- [What you should do]:
Beneath this task are records; print exactly the stretch of them from the line with "559 226 37125" through the line with "553 550 4777", both ends included.

- [Exercise material]:
______________________________

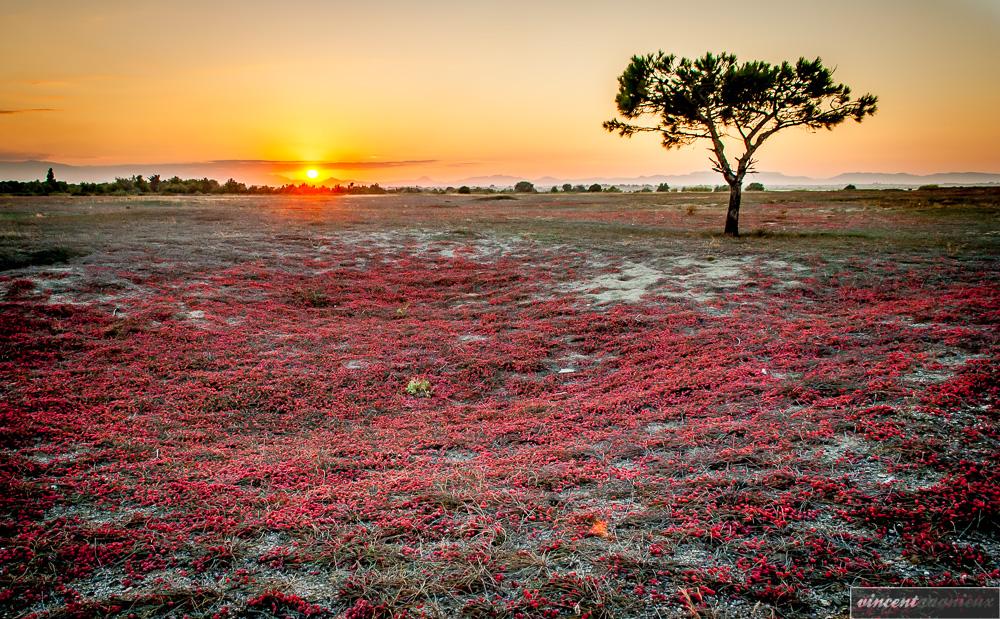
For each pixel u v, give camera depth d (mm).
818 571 4270
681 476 6094
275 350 13078
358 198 80125
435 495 5867
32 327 13695
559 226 37125
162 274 19844
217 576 4586
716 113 29203
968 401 7047
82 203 51562
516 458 7031
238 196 81062
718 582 4230
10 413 8727
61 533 5219
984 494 4930
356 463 7055
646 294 17406
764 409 7859
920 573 4176
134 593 4332
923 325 11562
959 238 26016
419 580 4434
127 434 8203
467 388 10758
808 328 12250
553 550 4777
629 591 4188
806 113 27969
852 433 6586
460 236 32312
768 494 5418
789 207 52781
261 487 6414
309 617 4082
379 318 16562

______________________________

- [Task solution]:
559 226 37125
162 274 19844
217 576 4586
716 113 29203
968 401 7047
82 203 51562
516 458 7031
238 196 81062
718 582 4230
10 413 8727
61 533 5219
984 494 4930
356 463 7055
646 294 17406
764 409 7859
920 573 4176
134 593 4332
923 325 11562
959 238 26016
419 580 4434
127 434 8203
467 388 10758
808 328 12250
553 550 4777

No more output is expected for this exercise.